Shearman & Sterling has secured the largest award ever handed out by an arbitration tribunal, with the Russian Federation asked to pay out $50bn (£29.bn) in damages to shareholders of oil company Yukos.
The award, rendered on 18 July in the Hague, also sees Russia ordered to pay $60m in legal fees after a decade of wrangling. The fees represent 75 per cent of the $80m in fees charged by Shearman over the course of the arbitration. Russia must also pay out €4.2m (£3.3m) in arbitration costs.
Shearman was first instructed on the arbitration claim by Yukos’ majority shareholders in 2004. It notified Russia of the claim in October of that year. The arbitration began in February 2005 and dragged on through several stages before last week’s decision.
The claims, brought by shareholders Hulley Enterprises, Yukos Universal and Veteran Petroleum through Gibraltar-based holding company GML, were heard in parallel.
The claim followed the dissolution of Yukos by Russian authorities after the 2003 arrest of its founder and owner Mikhail Khodorkovsky. The claimants said that Russia had breached its international obligations under the Energy Charter Treaty (ECT) by a series of actions which eventually saw the transfer of Yukos’s assets to state-owned energy giants Rosneft and Gazprom and the “complete and total deprivation” of their investments.
The arbitral tribunal, sitting in the Hague under the auspices of the Permanent Court of Arbitration, held in November 2009 that Russia was bound by the ECT although the treaty had not been ratified by the Russian Duma, or parliament. Accordingly the shareholders were protected investors under the ECT.
The tribunal was chaired by Yves Fortier, formerly Canada’s representative on the UN Security Council. The Russian Federation appointed Judge Stephen Schwebel, former President of the International Court of Justice, and the claimants appointed CMS von Erlach Poncet partner Charles Poncet.
The proceedings involved a 10-day hearing on jurisdiction and admissibility in 2008 and a 21-day hearing on the merits in 2012. The parties’ written submissions exceeded 6,500 pages and the transcript of the hearings was over 3,300 pages long. Over 11,000 exhibits were filed with the tribunal.
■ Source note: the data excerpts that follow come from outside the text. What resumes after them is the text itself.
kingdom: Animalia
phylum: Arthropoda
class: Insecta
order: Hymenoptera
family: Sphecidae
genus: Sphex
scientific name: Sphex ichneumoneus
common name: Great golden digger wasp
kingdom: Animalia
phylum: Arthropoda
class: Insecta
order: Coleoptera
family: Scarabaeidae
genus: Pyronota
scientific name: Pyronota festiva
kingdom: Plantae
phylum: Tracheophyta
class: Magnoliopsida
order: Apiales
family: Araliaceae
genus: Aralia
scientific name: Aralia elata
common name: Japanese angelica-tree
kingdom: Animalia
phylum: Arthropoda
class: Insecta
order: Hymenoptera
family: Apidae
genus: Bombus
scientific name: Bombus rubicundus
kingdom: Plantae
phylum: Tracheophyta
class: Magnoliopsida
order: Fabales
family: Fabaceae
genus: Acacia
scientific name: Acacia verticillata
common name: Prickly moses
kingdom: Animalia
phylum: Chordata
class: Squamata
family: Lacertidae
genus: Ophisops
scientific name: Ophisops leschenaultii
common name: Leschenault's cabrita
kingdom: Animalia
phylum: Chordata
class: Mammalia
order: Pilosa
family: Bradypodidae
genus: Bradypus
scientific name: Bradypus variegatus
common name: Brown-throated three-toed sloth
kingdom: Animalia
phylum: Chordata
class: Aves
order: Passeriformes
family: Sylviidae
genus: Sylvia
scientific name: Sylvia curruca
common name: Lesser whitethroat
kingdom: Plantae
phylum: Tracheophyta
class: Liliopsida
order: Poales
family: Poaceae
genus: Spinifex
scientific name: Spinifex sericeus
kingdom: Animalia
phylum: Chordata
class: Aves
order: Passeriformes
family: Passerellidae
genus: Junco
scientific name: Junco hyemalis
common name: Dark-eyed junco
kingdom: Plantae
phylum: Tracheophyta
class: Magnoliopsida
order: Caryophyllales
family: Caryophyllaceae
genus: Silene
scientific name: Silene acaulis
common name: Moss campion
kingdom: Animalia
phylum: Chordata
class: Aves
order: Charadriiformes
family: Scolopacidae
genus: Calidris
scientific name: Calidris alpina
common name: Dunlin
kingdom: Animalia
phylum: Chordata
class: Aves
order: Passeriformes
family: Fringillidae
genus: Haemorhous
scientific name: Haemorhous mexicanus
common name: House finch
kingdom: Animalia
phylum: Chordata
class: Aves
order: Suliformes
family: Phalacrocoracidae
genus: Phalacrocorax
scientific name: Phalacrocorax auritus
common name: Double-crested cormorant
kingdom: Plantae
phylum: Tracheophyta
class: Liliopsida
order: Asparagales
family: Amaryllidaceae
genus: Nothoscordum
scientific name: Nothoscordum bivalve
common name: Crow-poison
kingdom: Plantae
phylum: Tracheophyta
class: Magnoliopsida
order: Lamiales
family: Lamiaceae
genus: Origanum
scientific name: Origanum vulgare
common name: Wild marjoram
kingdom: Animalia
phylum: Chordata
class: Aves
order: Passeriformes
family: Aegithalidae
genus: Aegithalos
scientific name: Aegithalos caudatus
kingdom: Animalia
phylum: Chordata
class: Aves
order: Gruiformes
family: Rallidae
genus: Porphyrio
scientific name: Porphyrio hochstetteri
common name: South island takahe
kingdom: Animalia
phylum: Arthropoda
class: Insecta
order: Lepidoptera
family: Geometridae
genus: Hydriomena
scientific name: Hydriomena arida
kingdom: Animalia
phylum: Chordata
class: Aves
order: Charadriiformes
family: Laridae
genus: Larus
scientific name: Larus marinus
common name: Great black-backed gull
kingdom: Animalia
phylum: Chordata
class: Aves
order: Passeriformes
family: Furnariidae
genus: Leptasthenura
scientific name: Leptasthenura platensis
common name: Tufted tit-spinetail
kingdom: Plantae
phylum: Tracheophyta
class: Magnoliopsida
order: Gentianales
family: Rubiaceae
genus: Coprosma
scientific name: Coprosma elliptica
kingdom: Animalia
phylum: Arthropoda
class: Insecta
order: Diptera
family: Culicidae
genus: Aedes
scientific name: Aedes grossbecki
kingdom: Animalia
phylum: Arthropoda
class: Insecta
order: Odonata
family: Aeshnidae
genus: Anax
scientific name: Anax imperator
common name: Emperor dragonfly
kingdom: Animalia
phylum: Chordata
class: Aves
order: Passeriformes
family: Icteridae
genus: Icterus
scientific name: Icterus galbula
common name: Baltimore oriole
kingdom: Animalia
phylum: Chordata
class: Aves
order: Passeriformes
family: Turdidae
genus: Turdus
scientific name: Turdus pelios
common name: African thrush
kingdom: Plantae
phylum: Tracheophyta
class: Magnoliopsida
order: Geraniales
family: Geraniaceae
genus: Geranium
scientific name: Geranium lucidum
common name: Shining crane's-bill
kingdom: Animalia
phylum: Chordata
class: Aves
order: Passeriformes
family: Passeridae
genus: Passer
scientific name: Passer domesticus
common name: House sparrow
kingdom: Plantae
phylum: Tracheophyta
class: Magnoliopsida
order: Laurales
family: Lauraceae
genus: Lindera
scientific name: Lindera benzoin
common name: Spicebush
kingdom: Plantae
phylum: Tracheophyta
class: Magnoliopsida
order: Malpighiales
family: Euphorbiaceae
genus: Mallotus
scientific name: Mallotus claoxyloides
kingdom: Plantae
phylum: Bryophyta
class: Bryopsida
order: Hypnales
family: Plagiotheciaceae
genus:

In its decision the tribunal held that Russia’s actions amounted to an “unlawful expropriation” and that the country had breached its obligations under Article 13(1) of the ECT. The claimants will be entitled to post-award interest if the Russian Federation fails to pay the amounts due by 15 January 2015.
However the total damages were reduced by 25 per cent from $66.7bn after the tribunal found that the claimants “contributed to the extent of 25 percent to the prejudice they suffered at the hands of the Russian Federation”.
In a statement Shearman partner Emmanuel Gaillard said: “This is a great day for the rule of law: a superpower like the Russian Federation is held accountable for its violations of international law by an independent arbitral tribunal of the highest possible calibre.”
The damages awarded in the Yukos arbitration dwarf the previous arbitration award record, $2.1bn awarded to Dow Chemical following a dispute with Kuwait-owned Petrochemical Industries Company. Shearman also represented the successful claimants in that case.